# Excuse me?



## its anobrain (Mar 4, 2015)

One of my biggest fears as someone with SA is saying "excuse me" to people when I want to get past, and I will often walk all the way around the perimeter of a room to get somewhere that I could have just walked past somebody to get to.
I feel like if I could get over this fear, I would be making good progress in recovery, as I want to be a little more confident before I graduate high school in a couple of months. Wish me luck! :um


----------



## Mxx1 (Feb 3, 2015)

Ah, same here. I hate asking people to move, because i'm afraid they get mad and then i just end up talking in a very low voice. Because it gets awkward, i really hate having SA :S 
but i hope it goes well with your high school graduation and you get more confidence  I hope i get more confidence this year too.


----------



## BehindClosedDoors (Oct 16, 2014)

That doesn't bother me at all, I'm great with random bits of conversation with strangers in public. It's when things turn more personal that I freeze up. I literally can't get close to new people without running from it.


----------



## its anobrain (Mar 4, 2015)

Mxx1 said:


> Ah, same here. I hate asking people to move, because i'm afraid they get mad and then i just end up talking in a very low voice. Because it gets awkward, i really hate having SA :S
> but i hope it goes well with your high school graduation and you get more confidence  I hope i get more confidence this year too.

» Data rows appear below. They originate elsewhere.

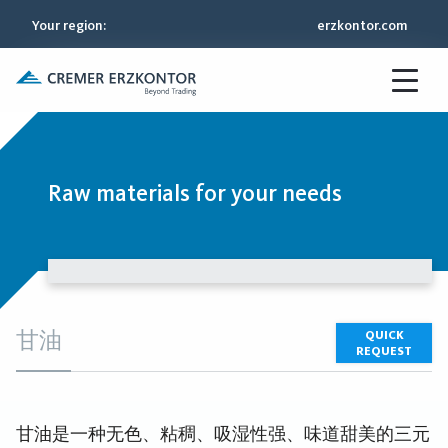
Your region
:
erzkontor.com
Raw materials for your needs
甘油
QUICK
REQUEST
甘油是一种无色、粘稠、吸湿性强、味道甜美的三元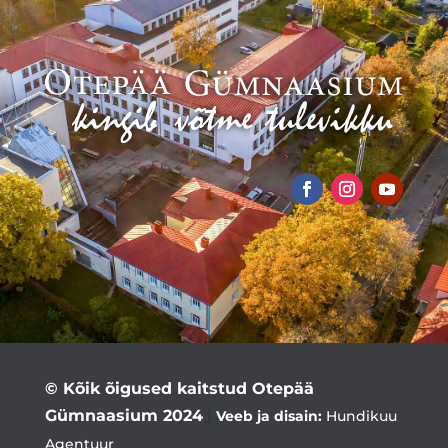
© Kõik õigused kaitstud Otepää
Gümnaasium 2024
|
Veeb ja disain:
Hundikuu
Agentuur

That's exactly how I feel too, haha! Thank you and good luck to you this year also!


----------



## BuggingMe (Feb 27, 2015)

I usually stand in front of them waiting for them to realize that they are in my way, it works most of the time.


----------



## Inknotmink94 (Mar 5, 2015)

Ya, I have that on bad days. Some days are fine but others I just want zero interaction with people, even if it's just to say excuse me.


----------